Mrs Wade, of Logan, was born with Transposition of the Great Arteries, a serious and rare heart problem in which the two main arteries leaving the heart are reversed.
She was also diagnosed with Pulmonary Atresia, which causes the valve that controls blood flow from the heart to the lungs to not form, as well as Ventricular Septal Defect (VSP), a birth defect of the heart in which there is a hole in the wall that separates the two lower chambers of the heart.
At a young age Mrs Wade underwent a Fontan procedure, an operation for people born with one working heart ventricle. Following the surgery, all oxygen-poor blood in Mrs Wade’s body was diverted to the pulmonary artery instead of through her heart chambers.
Mrs Wade, a paediatric nurse, has undergone four heart surgeries including major open-heart surgery to correct multiple heart defects.

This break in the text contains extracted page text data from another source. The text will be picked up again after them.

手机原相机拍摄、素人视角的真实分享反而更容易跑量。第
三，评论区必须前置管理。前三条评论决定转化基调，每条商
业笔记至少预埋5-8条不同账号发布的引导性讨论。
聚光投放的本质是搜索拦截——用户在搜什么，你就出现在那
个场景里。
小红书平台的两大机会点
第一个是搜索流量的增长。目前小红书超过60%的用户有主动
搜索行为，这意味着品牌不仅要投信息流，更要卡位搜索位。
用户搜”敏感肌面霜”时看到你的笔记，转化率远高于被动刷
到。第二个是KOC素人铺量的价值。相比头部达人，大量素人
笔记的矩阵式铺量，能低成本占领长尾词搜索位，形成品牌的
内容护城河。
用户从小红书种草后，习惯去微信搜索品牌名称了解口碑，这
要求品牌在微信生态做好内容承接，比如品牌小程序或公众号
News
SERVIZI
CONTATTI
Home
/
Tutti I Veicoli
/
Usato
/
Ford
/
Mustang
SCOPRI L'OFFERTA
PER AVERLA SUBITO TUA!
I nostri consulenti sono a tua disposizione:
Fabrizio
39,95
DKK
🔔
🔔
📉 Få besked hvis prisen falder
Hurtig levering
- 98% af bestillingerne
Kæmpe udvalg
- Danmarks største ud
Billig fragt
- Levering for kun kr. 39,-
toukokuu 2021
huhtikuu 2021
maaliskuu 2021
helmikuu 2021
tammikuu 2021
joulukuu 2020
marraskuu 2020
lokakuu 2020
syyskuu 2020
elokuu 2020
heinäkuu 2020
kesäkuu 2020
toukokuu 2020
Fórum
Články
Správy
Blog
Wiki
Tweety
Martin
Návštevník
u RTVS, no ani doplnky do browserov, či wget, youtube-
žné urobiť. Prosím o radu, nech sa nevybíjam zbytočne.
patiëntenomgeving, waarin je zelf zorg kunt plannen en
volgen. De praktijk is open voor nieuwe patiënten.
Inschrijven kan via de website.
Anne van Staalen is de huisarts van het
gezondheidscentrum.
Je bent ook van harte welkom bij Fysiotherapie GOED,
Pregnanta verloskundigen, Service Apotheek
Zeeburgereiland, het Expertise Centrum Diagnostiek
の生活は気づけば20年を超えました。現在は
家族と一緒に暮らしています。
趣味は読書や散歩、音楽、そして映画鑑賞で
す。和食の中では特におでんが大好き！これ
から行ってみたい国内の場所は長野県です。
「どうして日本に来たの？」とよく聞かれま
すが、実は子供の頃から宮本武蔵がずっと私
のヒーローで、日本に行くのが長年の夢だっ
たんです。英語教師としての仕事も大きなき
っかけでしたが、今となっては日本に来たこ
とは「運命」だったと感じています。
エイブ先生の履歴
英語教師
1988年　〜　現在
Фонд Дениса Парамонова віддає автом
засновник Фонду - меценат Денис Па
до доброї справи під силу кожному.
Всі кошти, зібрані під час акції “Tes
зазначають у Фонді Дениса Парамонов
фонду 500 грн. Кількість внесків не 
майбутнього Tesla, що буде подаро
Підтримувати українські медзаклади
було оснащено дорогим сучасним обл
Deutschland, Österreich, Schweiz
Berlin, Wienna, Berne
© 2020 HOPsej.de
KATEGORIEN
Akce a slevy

She still has VSD as the hole is too big to close.
Dr Nicolae said that after Fontan surgery, arrhythmias and heart failure are the most frequent cardiac complications among women during pregnancy – and that miscarriages are common among these patients.
Dr Nicolae said Mrs Wade’s complex medical history was extremely unusual and a successful pregnancy in a Fontan patient was rare.
“I think world-wide there would be only a few hundred Fontan women with a successful pregnancy,” he said.
“To get a patient through pregnancy after a Fontan procedure is quite rare. The expertise of the team was invaluable.”
The specialist medical team at Mater included: obstetrician and gynaecologist Dr Leanne Chapman, who helped ease Mrs Wade’s anxiety by increasing her check-ups and bedside scans; Maternal Fetal Medicine’s Dr Glenn Gardener, who carried out fortnightly pregnancy scans and imaging; anaesthetists Dr Sarah Maguire and Dr Michael Toon, and obstetric medicine specialist Dr Jo Laurie.
Mrs Wade said she hopes her story shows other women with congenital heart disease that “strength, resilience, courage and love after loss can result in amazing things with the right help and support”.
“I never gave up and through stubbornness and determination I have achieved the most amazing thing in the world,” Mrs Wade said.
“I have an amazing gift that I honestly thought I would never have.
“I will be forever grateful for Ziva.”